Mit dem Ziel, Mantel- und Tarifverträge im Pflegesektor für verbindlich zu erklären, hatte das Bundesarbeitsministerium die Gründung eines neuen übergreifenden Ar­beit­ge­ber­v­er­ban­des angestoßen – ist damit aber weitgehend gescheitert. Nur wenige Pflege­an­bieter aus den Bereichen der Arbeiterwohlfahrt, des Arbeiter-Sama­riter-Bundes und der Diakonischen Dienstgeber Niedersachsen haben sich auf die Grün­dung eines solchen Arbeitgeberverbandes verständigt. Der Paritätische Gesamt­ver­band hat seine Unter­stützung zugesagt, was aber wertlos ist, weil er als Dach­ver­band selbst keine Pfle­ge­kräfte beschäftigt.
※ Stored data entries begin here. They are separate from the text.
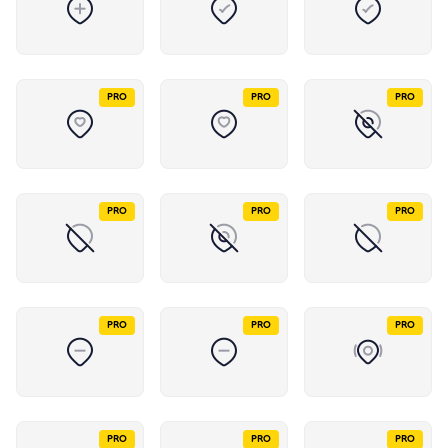
PRO
PRO
PRO
PRO
PRO
PRO
PRO
PRO
PRO
PRO
PRO
PRO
Nach Insiderschätzungen beschäftigen die Betriebe des neu gegrün­deten Arbeitgeberverbandes rund 50.000 Mit­ar­bei­ter in der Pflege – er erhebt aber den Anspruch, für alle 1,1 Millionen Beschäf­tig­ten in der ambulanten und statio­nä­ren Altenpflege zu verhandeln. Allein die priva­ten Anbieter, die die konventionelle Ver­bands­struktur verteidigen, kommen auf 500.000 Beschäftigte. Vor diesem Hinter­grund kündigte der Präsi­dent des bpa-Arbeit­ge­ber­verbandes Rainer Brüderle eine heftige juristische Aus­einan­der­set­zung für den Fall an, dass die Bundesregierung Tarif­ab­schlüsse eines Mini­ver­ban­des für all­ge­mein­ver­bind­lich erklärt.